■ What to produce ■
Copy out each line of the data holding "richiesta".

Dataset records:
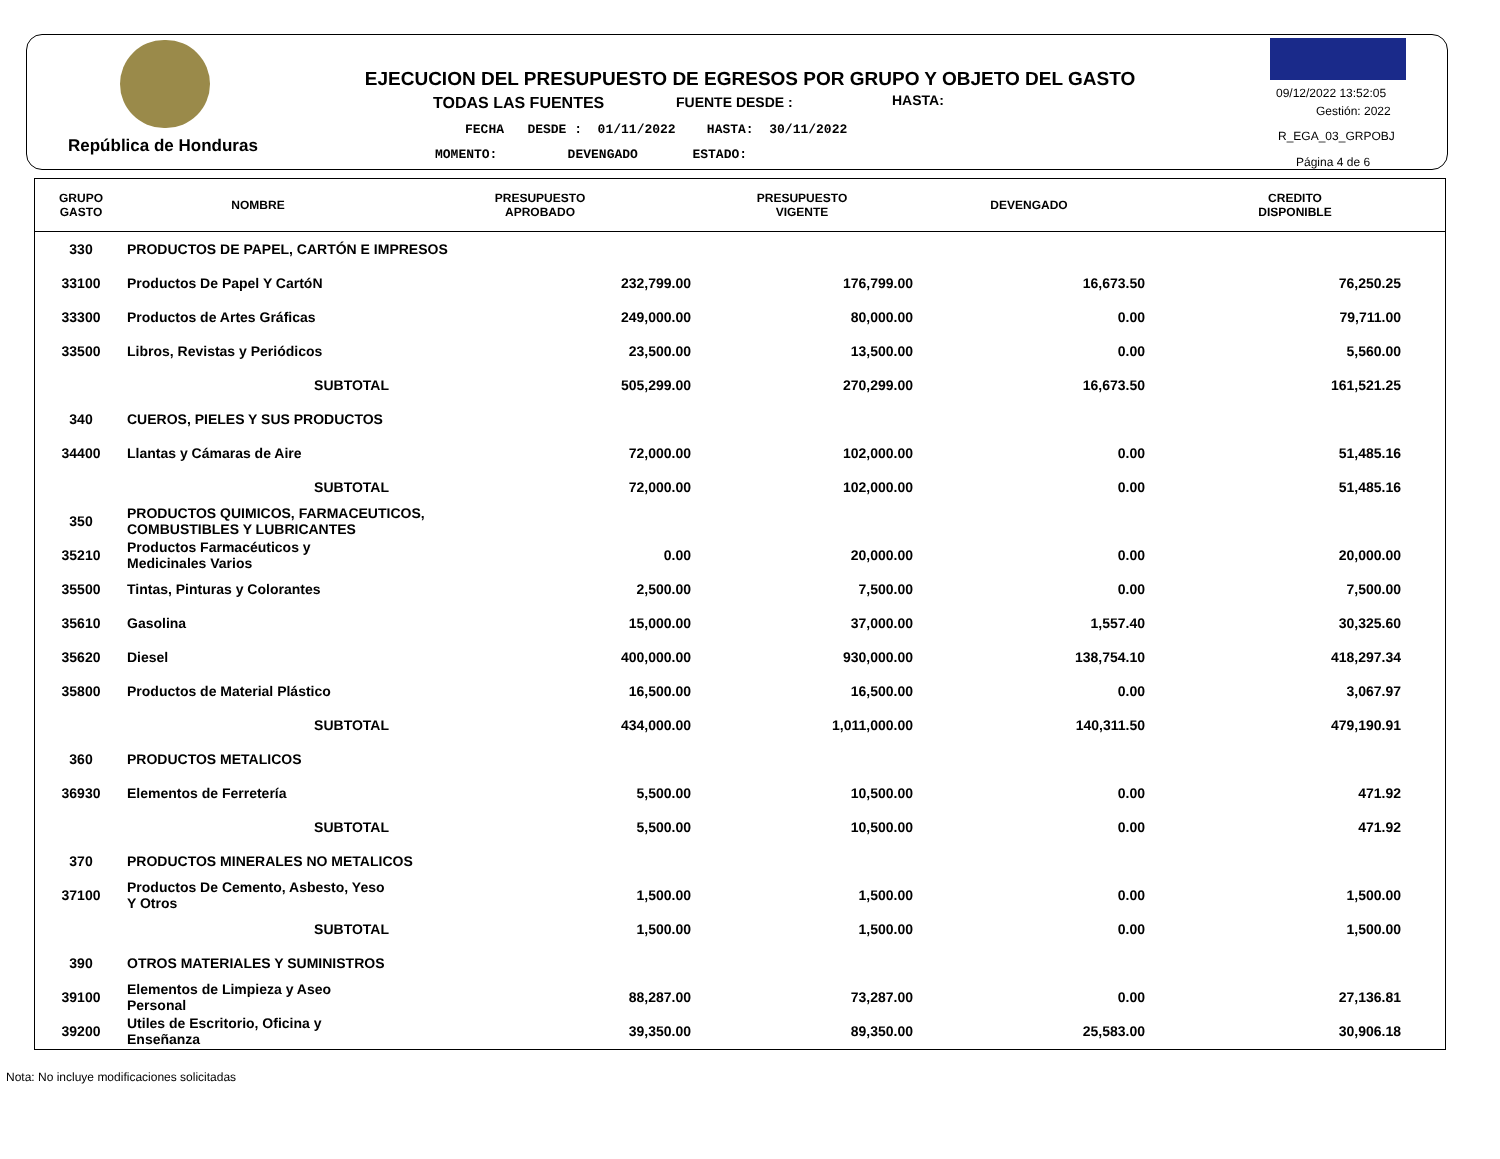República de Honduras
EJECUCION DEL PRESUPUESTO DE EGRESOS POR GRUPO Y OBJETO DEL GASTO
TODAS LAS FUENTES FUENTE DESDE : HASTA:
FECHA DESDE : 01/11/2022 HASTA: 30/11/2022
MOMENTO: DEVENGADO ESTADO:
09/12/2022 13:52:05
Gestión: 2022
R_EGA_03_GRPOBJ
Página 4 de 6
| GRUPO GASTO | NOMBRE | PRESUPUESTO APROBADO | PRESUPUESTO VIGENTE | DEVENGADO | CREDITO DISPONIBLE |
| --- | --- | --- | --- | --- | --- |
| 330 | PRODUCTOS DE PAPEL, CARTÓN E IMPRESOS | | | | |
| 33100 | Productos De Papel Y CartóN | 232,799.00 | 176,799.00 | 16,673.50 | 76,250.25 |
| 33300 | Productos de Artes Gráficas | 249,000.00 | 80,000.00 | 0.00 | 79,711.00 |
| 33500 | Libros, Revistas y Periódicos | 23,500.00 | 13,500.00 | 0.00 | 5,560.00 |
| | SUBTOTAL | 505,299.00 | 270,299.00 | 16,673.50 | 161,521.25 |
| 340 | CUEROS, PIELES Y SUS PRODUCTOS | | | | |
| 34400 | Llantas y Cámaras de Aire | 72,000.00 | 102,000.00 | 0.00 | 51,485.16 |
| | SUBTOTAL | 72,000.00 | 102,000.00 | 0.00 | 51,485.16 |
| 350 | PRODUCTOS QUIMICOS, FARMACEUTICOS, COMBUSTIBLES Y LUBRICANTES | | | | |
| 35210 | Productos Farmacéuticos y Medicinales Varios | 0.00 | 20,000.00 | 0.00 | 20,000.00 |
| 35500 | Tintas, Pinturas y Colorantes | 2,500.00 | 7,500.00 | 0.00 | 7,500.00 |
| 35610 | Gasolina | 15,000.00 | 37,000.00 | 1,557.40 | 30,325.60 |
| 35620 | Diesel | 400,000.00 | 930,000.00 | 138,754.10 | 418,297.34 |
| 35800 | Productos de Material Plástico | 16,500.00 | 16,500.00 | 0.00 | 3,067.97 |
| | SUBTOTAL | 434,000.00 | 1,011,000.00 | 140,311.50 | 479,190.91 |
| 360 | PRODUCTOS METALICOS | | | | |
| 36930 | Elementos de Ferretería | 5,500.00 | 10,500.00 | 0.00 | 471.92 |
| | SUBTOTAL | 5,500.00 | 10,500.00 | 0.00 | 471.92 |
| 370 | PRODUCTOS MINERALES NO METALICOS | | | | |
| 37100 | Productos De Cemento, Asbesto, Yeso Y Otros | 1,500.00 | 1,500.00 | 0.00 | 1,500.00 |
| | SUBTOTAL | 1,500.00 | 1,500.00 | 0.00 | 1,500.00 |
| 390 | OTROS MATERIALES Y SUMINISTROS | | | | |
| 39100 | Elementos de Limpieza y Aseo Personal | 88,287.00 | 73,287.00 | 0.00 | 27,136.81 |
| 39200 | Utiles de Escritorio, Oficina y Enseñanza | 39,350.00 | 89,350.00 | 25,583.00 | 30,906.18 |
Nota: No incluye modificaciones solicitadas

---

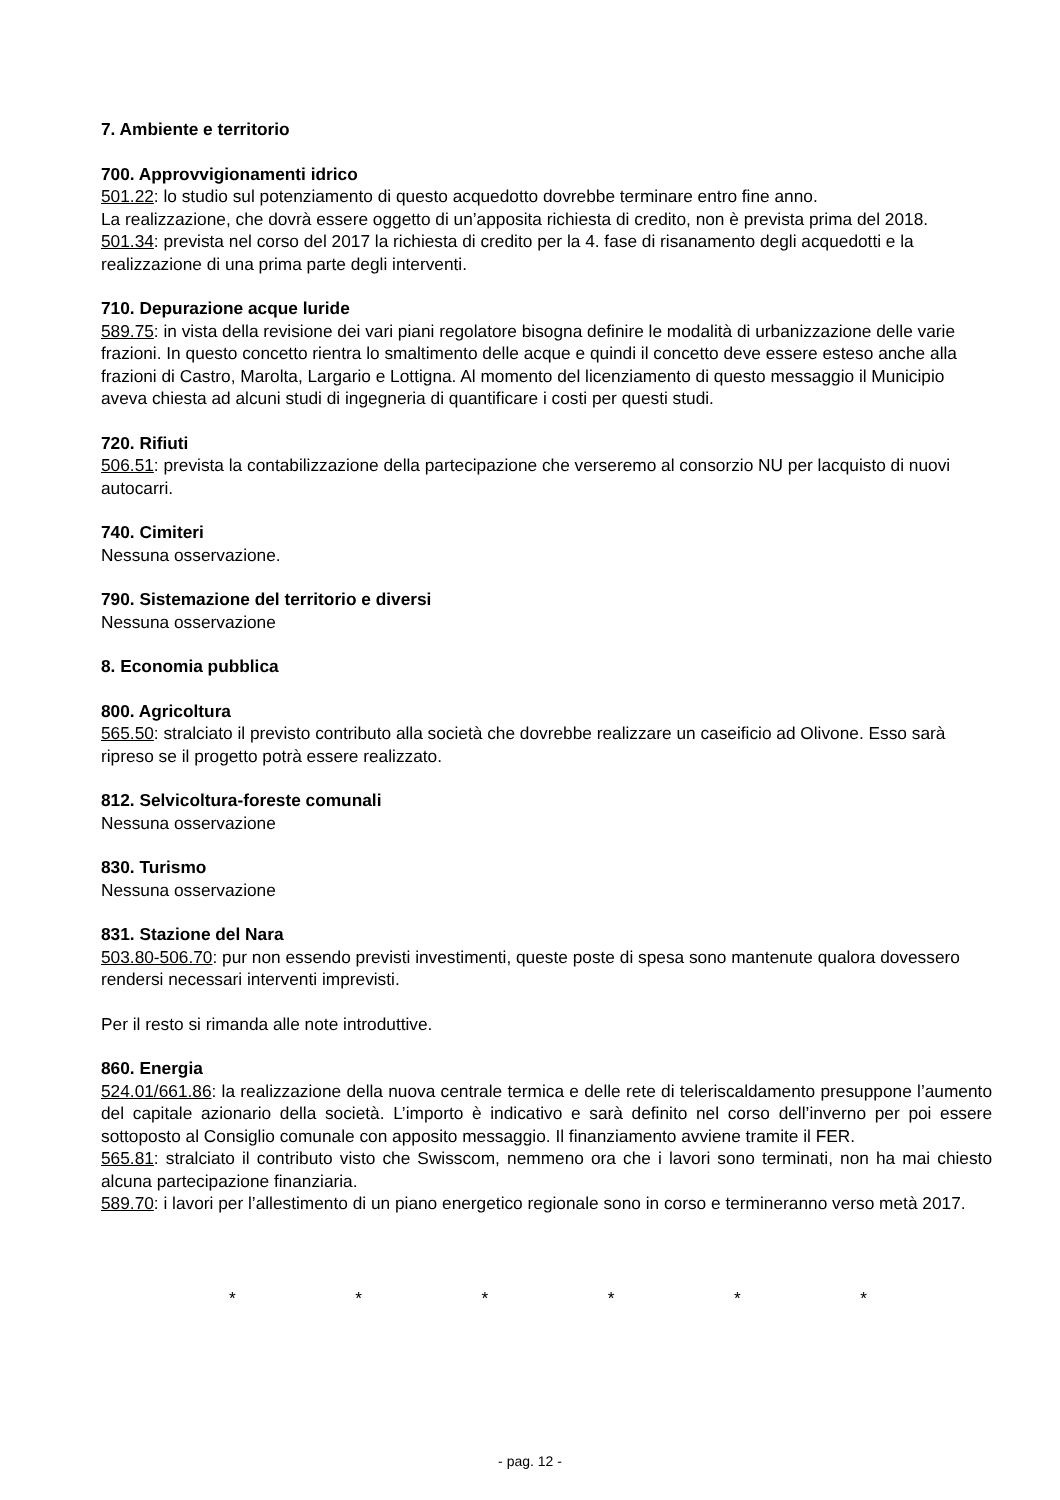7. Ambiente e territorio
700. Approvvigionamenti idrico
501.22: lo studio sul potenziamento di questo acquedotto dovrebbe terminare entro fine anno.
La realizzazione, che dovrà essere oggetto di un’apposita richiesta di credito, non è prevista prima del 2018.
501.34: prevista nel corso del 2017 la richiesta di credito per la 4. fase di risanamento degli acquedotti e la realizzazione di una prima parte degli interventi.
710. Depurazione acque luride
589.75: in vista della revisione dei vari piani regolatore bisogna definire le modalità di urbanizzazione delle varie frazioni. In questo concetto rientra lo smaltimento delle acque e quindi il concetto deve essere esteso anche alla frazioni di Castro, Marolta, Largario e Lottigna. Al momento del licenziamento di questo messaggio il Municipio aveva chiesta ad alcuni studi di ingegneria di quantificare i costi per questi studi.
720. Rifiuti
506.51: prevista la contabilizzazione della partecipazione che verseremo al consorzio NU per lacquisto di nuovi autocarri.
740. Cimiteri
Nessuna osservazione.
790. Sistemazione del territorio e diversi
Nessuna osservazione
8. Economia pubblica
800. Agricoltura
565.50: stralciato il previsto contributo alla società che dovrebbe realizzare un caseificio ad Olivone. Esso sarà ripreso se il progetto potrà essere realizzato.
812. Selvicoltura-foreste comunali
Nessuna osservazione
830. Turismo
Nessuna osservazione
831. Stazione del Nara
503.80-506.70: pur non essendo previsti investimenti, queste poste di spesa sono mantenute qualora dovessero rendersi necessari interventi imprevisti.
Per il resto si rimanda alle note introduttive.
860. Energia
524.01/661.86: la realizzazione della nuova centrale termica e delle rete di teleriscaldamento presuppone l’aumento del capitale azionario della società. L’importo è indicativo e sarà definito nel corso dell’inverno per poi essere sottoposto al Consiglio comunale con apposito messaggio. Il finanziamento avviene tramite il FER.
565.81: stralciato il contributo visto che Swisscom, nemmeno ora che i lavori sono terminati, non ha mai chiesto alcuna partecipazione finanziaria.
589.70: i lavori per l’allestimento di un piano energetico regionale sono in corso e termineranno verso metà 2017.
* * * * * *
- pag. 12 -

■ Reply ■
La realizzazione, che dovrà essere oggetto di un’apposita richiesta di credito, non è prevista prima del 2018.
501.34: prevista nel corso del 2017 la richiesta di credito per la 4. fase di risanamento degli acquedotti e la realizzazione di una prima parte degli interventi.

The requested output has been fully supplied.